Die Linke wird seit Wochen mit Antisemitismus-Vorwürfen konfrontiert. Der Präsident des Zentralrats der Juden, Dieter Graumann, hatte Anhängern der Partei "blindwütigen Israel-Hass" vorgeworfen.

Ramelow verwahrte sich gegen diese Anschuldigung: "Der Vorwurf des Antisemitismus wird gegen die Linke leichtfertig und inflationär benutzt", sagte Ramelow. "Es geht gar nicht mehr um die Fakten."
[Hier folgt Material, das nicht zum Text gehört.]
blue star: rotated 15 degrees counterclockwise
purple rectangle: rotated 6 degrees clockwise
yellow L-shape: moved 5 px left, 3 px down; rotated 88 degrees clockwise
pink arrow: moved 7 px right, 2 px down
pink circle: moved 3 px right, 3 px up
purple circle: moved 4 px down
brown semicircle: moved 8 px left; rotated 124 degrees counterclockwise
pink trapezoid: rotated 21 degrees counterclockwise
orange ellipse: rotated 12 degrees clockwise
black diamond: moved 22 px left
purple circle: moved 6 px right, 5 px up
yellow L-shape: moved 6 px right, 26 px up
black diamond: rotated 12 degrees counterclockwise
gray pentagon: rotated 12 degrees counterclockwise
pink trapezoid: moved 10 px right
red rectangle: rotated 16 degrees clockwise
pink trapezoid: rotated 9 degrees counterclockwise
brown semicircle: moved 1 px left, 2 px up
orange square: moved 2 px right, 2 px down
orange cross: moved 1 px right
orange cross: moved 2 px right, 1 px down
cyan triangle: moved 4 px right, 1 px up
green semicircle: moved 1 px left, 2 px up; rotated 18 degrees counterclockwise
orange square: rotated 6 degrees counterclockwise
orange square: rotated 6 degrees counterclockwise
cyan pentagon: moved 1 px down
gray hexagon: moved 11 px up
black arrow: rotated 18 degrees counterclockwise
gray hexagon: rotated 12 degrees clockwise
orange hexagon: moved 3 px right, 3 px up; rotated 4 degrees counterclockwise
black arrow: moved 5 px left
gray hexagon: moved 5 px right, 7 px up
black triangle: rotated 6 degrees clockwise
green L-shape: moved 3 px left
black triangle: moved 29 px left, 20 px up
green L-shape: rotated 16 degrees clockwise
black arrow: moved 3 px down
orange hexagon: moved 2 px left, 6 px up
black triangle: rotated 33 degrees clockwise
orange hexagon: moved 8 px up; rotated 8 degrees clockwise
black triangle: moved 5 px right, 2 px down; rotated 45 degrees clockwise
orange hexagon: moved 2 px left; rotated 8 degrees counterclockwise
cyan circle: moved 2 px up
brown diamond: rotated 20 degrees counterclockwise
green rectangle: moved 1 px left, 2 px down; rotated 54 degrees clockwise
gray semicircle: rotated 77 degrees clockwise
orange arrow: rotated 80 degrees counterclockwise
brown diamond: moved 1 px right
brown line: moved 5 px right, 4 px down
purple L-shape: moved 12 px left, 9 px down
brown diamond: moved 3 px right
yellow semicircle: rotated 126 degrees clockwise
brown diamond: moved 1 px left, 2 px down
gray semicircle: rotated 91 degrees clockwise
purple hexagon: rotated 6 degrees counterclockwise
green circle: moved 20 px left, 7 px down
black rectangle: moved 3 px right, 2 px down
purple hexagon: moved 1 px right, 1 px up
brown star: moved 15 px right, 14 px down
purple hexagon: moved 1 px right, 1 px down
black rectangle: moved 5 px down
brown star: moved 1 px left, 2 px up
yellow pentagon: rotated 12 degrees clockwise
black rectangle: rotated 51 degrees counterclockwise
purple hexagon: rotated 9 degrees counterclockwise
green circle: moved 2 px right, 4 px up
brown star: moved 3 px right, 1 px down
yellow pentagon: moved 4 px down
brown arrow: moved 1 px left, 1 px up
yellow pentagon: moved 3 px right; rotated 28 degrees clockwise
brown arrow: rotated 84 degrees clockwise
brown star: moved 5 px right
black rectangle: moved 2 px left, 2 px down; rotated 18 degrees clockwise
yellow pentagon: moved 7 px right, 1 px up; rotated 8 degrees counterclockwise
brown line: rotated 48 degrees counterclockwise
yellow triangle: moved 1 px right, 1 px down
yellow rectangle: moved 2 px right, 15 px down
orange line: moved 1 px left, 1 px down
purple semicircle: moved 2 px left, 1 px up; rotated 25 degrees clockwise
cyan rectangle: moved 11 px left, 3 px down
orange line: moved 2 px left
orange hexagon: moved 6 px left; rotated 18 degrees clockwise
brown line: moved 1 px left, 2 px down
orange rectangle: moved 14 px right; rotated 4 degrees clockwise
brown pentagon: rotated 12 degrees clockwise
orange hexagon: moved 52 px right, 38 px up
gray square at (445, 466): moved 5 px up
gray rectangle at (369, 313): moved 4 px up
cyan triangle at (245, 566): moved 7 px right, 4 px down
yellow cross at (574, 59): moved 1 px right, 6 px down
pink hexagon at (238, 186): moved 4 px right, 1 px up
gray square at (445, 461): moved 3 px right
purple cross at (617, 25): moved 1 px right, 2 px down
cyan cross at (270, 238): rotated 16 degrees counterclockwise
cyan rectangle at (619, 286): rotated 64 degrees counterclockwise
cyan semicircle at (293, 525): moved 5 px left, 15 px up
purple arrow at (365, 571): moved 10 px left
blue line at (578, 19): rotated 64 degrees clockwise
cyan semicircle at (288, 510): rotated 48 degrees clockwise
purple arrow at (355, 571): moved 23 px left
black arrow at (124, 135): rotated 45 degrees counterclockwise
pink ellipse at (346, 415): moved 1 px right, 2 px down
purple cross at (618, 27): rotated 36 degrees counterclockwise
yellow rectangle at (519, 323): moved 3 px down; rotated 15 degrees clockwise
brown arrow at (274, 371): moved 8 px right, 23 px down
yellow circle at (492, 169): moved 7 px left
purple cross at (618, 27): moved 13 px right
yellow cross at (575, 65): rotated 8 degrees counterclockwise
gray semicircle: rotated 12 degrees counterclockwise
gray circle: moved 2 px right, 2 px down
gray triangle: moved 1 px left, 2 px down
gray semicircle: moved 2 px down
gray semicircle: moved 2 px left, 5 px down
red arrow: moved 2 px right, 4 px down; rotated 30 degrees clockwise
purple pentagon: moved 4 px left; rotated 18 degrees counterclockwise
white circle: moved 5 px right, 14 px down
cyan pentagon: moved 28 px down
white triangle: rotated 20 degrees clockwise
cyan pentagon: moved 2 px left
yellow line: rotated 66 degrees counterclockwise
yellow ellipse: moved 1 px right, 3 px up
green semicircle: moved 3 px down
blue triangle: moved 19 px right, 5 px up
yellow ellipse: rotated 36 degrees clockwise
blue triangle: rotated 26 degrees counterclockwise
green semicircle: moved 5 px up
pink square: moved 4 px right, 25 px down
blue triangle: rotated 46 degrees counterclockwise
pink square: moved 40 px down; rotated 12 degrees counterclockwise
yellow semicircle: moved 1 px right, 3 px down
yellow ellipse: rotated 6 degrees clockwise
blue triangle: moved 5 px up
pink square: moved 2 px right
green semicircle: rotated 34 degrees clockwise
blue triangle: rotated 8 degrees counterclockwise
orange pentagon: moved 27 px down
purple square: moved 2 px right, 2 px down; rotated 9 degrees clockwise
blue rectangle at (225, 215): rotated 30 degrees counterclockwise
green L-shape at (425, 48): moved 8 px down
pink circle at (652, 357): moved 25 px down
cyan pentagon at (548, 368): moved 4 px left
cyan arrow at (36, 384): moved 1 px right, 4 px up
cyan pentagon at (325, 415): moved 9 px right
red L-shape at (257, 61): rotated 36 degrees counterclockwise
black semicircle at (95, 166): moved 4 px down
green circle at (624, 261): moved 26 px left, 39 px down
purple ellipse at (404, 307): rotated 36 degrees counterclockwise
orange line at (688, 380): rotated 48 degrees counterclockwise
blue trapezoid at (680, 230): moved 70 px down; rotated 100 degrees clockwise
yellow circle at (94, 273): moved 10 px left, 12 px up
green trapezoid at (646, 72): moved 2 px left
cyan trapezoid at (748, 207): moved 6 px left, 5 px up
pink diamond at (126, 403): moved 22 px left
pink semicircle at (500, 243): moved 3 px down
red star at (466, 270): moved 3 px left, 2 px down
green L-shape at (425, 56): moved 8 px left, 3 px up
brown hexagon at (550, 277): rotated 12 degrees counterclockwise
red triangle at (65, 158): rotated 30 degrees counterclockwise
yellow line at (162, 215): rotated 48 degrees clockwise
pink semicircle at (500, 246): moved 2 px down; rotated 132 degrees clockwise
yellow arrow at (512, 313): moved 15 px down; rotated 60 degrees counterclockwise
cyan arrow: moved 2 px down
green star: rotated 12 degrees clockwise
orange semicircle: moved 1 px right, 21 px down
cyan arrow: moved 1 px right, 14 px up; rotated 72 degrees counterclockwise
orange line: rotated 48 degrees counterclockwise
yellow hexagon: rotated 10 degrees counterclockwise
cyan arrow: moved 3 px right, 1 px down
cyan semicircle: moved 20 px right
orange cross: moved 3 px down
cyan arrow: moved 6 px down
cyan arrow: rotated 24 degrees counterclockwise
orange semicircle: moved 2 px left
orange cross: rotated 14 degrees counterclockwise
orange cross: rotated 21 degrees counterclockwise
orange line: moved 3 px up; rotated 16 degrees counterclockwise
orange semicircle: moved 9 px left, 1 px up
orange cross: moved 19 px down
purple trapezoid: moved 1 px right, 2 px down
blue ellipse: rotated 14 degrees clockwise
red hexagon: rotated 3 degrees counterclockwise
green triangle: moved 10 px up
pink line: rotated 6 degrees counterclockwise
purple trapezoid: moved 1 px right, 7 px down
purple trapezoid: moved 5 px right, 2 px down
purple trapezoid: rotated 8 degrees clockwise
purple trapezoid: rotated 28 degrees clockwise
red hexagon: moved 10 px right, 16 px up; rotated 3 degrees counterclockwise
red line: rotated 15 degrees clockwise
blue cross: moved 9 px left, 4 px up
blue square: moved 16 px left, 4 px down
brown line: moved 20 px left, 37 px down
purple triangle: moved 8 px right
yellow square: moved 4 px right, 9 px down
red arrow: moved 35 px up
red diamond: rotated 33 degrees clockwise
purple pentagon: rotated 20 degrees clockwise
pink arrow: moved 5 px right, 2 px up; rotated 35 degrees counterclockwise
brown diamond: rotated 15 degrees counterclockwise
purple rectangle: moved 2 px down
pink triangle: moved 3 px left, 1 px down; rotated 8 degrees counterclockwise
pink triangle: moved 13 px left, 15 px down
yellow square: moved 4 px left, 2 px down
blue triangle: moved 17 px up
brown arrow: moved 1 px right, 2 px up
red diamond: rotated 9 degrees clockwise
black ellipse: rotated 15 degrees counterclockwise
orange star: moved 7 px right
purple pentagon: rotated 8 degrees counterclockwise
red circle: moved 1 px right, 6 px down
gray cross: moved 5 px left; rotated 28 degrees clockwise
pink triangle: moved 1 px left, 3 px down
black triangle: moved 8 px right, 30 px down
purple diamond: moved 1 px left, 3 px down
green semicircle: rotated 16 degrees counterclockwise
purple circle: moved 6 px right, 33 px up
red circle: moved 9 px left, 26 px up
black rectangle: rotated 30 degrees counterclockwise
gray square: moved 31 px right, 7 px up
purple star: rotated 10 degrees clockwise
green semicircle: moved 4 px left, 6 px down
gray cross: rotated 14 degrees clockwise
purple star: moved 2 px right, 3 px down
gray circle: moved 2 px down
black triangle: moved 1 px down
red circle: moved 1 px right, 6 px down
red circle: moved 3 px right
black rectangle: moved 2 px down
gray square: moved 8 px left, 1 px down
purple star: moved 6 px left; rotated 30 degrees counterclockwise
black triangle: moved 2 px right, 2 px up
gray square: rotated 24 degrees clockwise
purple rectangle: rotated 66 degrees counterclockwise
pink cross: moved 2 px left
Vom Zentralrat verlangte Ramelow eine differenziertere Auseinandersetzung mit den Positionen der Linken. Zentralratspräsident Dieter Graumann habe unrecht, wenn er der Partei Antisemitismus unterstelle. "Antiisraelische Äußerungen sind noch kein Antisemitismus." Ramelow räumte gleichwohl problematische Tendenzen in seiner Partei ein: "Das Verhältnis der westdeutschen Linken zu Israel ist problematisch." Die "derzeit unangenehmen Töne" solle seine Partei als Ausgangspunkt einer "notwendigen Debatte nutzen", sagte Ramelow.

Dennoch wirft er Kritikern der Linkspartei vor, das Thema zu instrumentalisieren. "Manch einer wittert die Chance, einen Konkurrenten aus dem Parteienspektrum loswerden zu können." Auch Mecklenburg-Vorpommerns Linken-Landesvorsitzender Steffen Bockhahn sagte ZEIT ONLINE: "Die Debatte über den Antisemitismus in der Linken wird missbraucht, um Machtfragen zu klären." Im Hinblick auf die innerparteiliche Diskussion ergänzte er: "Es wäre schön, wenn wir uns darauf einigen könnten, das Existenzrecht Israels nicht zu debattieren."